━━━━━ PROVIDED RECORDS
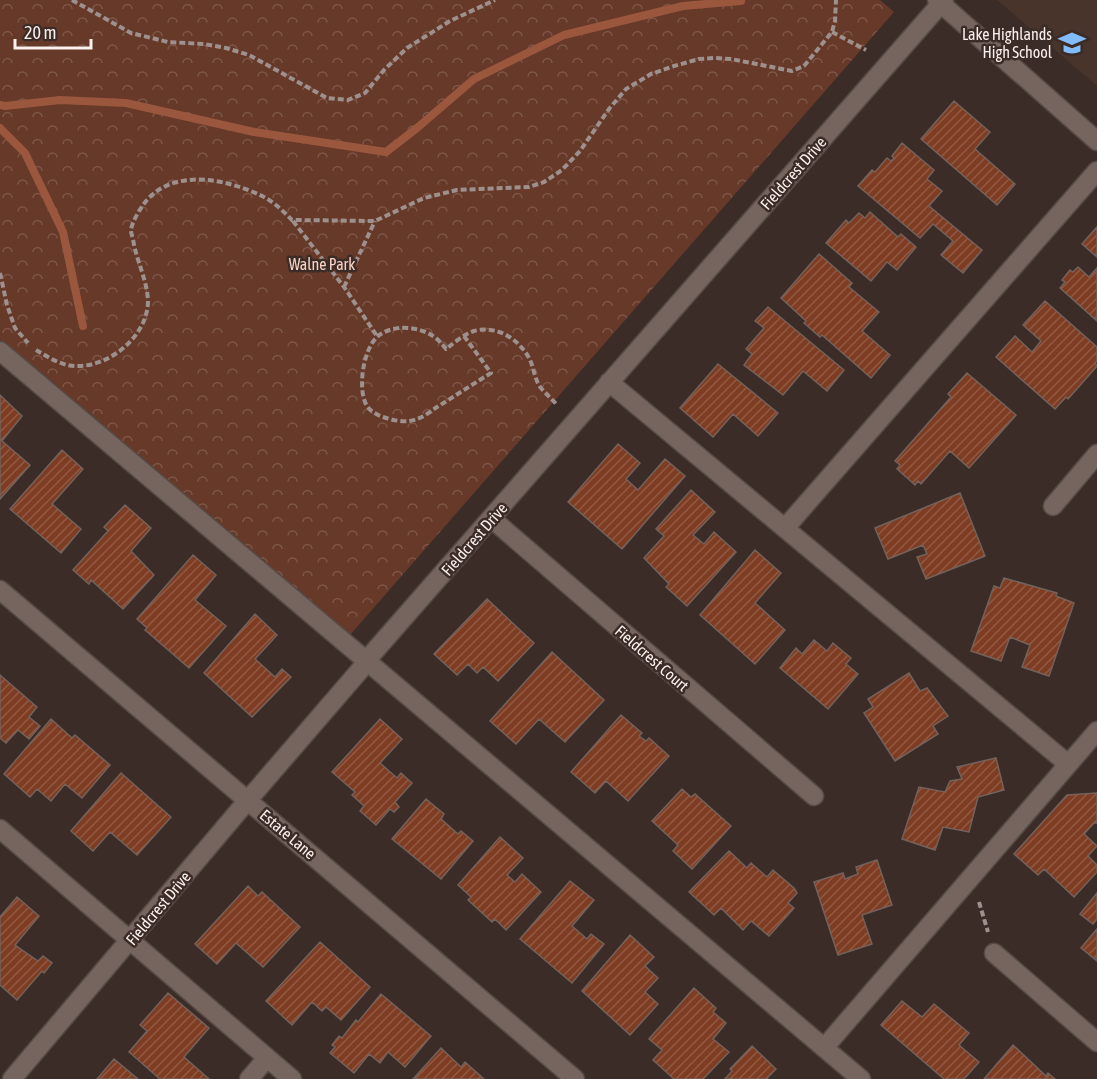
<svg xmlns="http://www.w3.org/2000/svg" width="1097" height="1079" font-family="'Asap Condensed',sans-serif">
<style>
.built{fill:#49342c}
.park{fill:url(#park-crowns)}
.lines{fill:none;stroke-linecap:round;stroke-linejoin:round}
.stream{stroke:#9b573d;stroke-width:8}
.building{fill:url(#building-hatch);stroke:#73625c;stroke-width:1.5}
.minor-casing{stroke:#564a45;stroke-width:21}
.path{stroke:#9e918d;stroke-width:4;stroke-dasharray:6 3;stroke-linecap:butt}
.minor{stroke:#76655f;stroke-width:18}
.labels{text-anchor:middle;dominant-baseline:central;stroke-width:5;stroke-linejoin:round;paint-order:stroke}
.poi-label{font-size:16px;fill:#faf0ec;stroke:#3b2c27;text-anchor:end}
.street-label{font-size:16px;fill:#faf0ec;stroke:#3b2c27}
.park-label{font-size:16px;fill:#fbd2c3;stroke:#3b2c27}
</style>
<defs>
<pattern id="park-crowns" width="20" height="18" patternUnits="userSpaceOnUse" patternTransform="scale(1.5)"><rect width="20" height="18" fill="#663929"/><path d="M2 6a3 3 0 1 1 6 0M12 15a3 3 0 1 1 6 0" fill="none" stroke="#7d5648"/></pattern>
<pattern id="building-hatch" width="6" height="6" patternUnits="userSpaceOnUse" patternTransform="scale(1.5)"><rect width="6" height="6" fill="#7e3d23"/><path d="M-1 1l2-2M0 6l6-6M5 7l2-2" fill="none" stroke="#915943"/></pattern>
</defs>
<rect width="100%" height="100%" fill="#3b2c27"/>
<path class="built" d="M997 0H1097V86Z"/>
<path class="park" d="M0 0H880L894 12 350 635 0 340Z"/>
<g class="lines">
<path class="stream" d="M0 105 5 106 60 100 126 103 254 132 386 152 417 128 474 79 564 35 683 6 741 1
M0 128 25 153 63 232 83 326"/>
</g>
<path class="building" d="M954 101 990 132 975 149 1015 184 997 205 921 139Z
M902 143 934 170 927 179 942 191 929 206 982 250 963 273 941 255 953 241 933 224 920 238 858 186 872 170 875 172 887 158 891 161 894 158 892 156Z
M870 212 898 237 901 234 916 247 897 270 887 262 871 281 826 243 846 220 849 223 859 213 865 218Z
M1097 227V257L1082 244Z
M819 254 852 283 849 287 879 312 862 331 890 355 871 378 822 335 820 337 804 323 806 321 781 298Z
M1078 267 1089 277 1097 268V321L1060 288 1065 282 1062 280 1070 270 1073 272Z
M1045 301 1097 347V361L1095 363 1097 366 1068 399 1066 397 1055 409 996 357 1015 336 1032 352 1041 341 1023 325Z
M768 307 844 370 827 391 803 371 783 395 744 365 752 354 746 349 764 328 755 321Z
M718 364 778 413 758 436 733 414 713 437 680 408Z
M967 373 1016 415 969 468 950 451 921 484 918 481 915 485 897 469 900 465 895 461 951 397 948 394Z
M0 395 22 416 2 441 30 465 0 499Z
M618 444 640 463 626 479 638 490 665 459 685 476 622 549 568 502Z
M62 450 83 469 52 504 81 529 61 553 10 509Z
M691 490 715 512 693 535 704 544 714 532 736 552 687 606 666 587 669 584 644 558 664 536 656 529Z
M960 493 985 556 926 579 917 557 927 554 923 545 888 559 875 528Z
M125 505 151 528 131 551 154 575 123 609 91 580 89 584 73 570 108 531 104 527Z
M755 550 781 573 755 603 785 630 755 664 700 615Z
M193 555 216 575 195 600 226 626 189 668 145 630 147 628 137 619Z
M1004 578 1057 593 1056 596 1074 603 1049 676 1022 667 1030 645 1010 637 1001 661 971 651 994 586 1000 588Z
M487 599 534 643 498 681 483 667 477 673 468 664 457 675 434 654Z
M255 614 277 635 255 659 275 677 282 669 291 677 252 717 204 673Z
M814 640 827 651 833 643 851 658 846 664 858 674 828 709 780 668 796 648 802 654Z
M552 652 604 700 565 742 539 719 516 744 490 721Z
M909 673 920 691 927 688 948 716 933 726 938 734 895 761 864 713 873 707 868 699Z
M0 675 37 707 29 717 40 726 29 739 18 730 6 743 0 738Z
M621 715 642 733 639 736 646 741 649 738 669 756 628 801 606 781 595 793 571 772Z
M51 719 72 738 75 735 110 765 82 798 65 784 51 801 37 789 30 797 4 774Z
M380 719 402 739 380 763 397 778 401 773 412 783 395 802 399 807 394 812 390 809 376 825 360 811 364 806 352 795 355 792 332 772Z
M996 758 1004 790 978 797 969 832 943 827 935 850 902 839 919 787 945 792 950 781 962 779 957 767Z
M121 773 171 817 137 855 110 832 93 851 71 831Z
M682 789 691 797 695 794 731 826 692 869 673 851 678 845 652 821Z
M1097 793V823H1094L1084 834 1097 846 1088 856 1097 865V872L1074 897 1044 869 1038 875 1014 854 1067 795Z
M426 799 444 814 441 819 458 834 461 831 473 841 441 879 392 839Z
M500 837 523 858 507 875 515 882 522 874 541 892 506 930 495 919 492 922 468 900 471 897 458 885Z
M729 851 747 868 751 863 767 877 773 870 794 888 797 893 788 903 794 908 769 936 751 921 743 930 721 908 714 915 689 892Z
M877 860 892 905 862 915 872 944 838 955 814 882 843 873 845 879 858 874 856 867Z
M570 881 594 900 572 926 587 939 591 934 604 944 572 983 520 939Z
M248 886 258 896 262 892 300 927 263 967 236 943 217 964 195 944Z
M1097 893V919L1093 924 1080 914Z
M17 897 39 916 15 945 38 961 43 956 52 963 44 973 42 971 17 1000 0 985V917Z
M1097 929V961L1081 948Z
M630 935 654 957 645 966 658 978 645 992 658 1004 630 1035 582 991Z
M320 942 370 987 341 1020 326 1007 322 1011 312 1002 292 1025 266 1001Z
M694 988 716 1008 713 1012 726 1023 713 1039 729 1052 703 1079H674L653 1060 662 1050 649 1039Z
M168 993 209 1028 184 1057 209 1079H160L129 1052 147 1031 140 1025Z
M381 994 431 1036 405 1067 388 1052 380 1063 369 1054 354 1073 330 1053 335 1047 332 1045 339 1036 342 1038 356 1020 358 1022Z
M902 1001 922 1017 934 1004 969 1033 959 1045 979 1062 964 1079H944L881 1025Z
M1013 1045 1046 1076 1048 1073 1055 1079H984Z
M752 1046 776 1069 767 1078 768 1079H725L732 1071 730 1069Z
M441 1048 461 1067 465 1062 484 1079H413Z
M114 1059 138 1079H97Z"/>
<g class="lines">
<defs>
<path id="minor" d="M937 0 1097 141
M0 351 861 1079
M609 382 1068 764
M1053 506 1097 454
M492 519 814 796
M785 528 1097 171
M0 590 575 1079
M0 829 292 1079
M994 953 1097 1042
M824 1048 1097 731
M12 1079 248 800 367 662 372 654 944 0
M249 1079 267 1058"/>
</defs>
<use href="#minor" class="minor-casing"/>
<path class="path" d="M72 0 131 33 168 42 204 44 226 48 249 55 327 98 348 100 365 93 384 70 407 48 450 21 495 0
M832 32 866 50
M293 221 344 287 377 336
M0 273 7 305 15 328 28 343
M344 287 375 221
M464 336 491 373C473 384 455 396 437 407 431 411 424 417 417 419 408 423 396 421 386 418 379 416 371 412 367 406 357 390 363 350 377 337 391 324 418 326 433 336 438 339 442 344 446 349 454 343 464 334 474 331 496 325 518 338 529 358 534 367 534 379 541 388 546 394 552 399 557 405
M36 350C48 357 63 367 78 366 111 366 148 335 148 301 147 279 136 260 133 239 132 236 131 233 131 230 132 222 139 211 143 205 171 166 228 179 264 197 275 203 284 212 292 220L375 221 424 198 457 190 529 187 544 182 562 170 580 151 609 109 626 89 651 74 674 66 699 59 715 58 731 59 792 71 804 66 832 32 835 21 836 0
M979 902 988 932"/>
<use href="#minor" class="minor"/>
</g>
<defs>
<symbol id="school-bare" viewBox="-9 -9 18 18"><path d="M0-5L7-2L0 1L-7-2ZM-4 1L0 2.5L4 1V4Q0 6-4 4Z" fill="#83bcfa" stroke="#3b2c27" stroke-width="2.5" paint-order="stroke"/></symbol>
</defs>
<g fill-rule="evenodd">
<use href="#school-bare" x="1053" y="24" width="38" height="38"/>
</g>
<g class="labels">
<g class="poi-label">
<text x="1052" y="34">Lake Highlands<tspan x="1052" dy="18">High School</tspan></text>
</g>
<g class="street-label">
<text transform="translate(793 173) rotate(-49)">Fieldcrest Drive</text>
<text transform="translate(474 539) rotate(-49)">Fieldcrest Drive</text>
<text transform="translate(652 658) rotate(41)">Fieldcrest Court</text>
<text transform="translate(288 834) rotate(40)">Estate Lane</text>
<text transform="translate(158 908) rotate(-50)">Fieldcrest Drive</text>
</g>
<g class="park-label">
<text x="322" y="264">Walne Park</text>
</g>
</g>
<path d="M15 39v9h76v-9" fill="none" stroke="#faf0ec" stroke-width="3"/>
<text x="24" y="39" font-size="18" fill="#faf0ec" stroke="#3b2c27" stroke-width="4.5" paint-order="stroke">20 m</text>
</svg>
━━━━━━━━━━
» **EXERCISE BRIEF**: Your task is to copy each line of the data above that holds "linecap".

» **OUTPUT OF THE TASK**:
.lines{fill:none;stroke-linecap:round;stroke-linejoin:round}
.path{stroke:#9e918d;stroke-width:4;stroke-dasharray:6 3;stroke-linecap:butt}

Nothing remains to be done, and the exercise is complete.